Requirement: From the word embedding section of the IMDB sentiment passage, list each numeric size or limit set for preparing the reviews, with what it applies to.

## Problem Description

I have, in the below project worked on IMDB movie review sentiment classification.Each movie review is a variable sequence of words and the sentiment of each movie review must be classified.

The Large Movie Review Dataset (often referred to as the IMDB dataset) contains 25,000  movie reviews (good or bad) for training and the same amount again for testing. The problem is to determine whether a given movie review has a positive or negative sentiment.



Keras provides access to the IMDB dataset built-in. <font color='green'>The *imdb.load_data()* function allows you to load the dataset in a format that is ready for use in neural network and deep learning models.</font>

The words have been replaced by integers that indicate the ordered frequency of each word in the dataset. The sentences in each review are therefore comprised of a sequence of integers.

### Word Embedding
1. We will map each movie review as a vector, a popular technique when working with text called word embedding. This is a technique where words are encoded as real-valued vectors in a high dimensional space, where the similarity between words in terms of meaning translates to closeness in the vector space.

Keras provides a convenient way to convert positive integer representations of words into a word embedding by an **Embedding** layer.

2. We will map each word onto a 32 length real valued vector. We will also limit the total number of words that we are interested in modeling to the 5000 most frequent words, and zero out the rest. Finally, the sequence length (number of words) in each review varies, so we will constrain each review to be 500 words, truncating long reviews and pad the shorter reviews with zero values.

Now that we have defined how the data will be prepared and modeled, we are ready to develop an LSTM model to classify the sentiment of movie reviews.

Input data:
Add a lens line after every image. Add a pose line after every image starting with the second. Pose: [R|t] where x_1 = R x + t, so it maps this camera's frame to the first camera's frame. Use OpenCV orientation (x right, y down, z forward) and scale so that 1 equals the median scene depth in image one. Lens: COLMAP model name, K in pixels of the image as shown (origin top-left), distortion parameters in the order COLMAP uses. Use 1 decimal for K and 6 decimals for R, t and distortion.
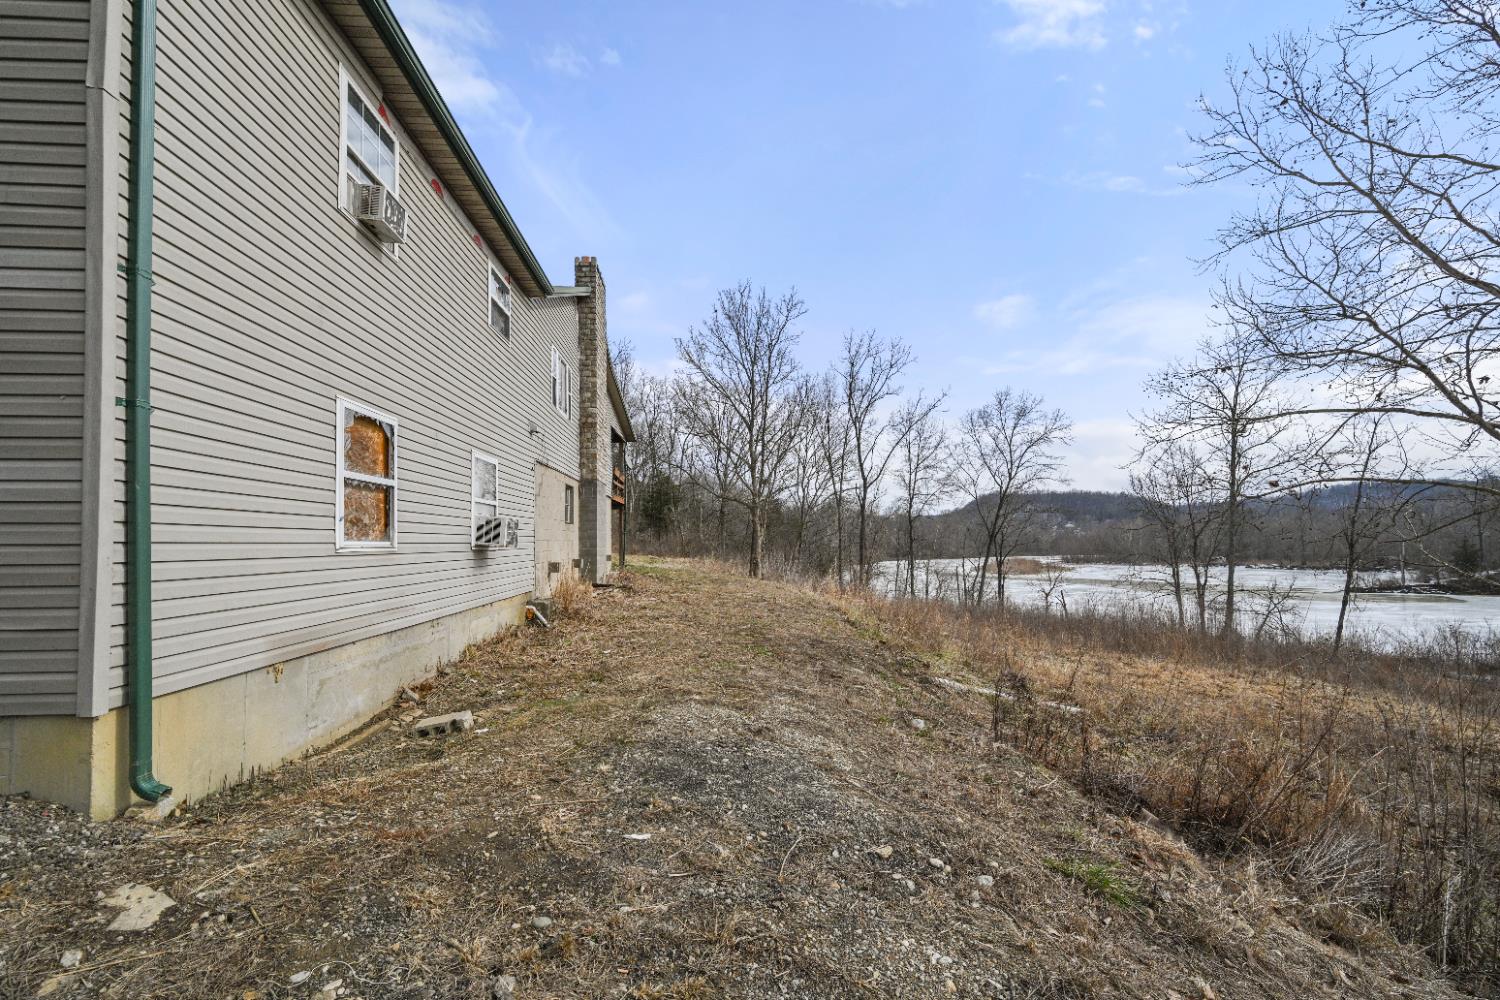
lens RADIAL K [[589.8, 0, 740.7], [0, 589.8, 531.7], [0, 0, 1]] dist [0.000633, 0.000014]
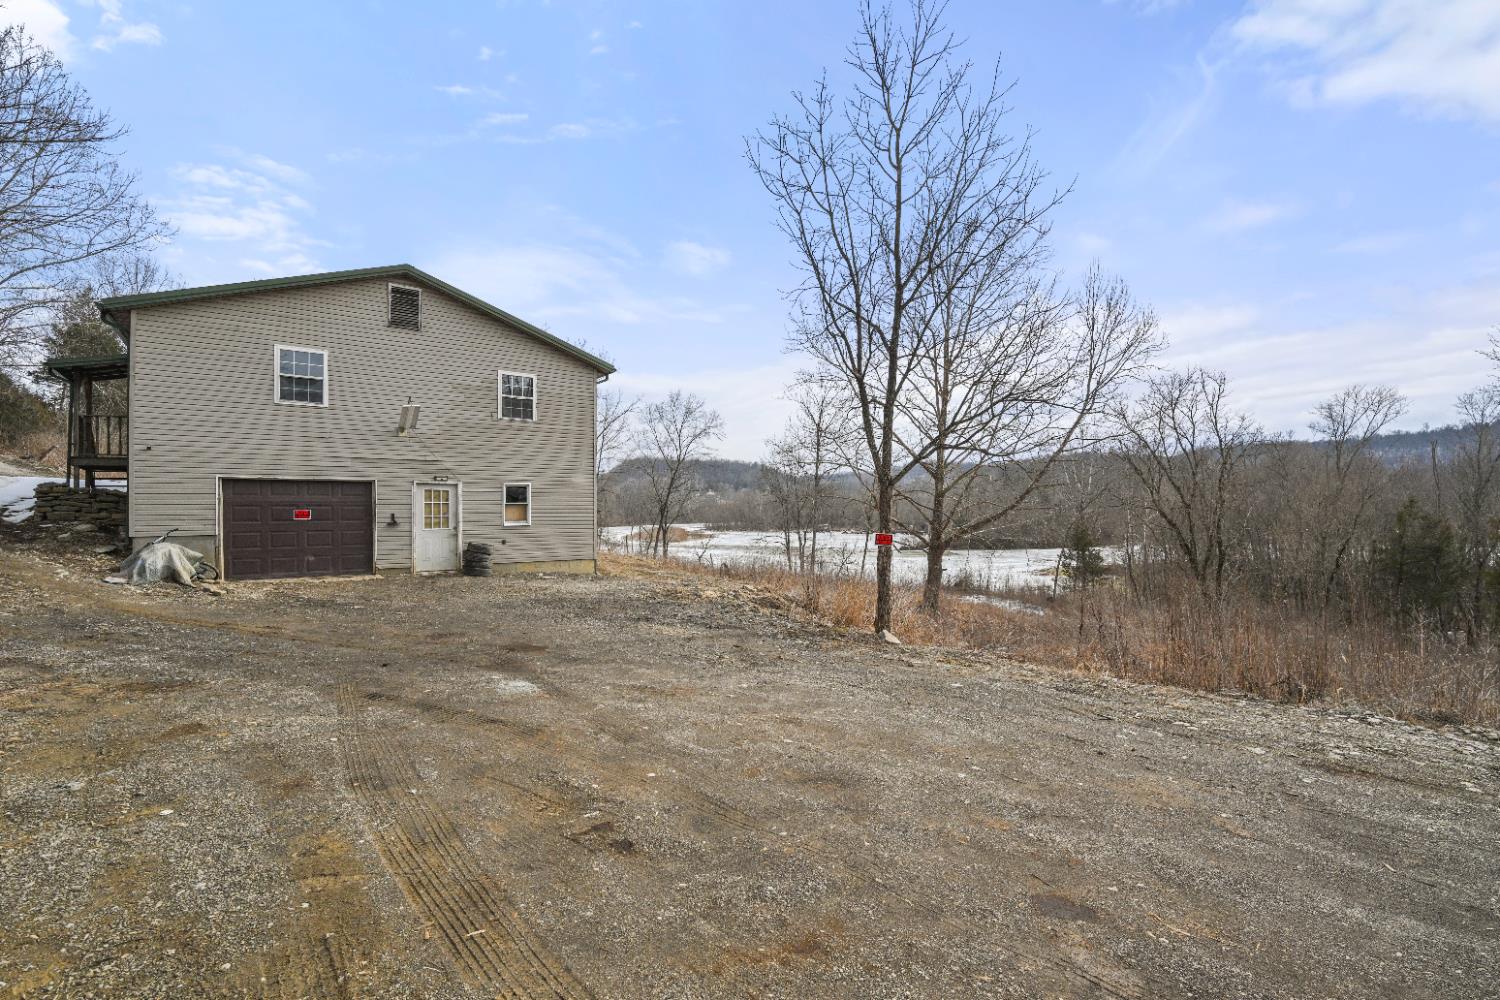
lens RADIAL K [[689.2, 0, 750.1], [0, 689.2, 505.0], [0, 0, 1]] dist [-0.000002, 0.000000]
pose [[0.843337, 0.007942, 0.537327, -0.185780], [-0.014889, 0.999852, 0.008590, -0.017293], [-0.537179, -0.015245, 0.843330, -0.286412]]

Response:
- 32: the length of the real-valued vector each word is mapped onto
- 5000: the number of most frequent words kept for modeling
- 500: the number of words each review is constrained to, by truncating longer reviews and padding shorter ones with zeros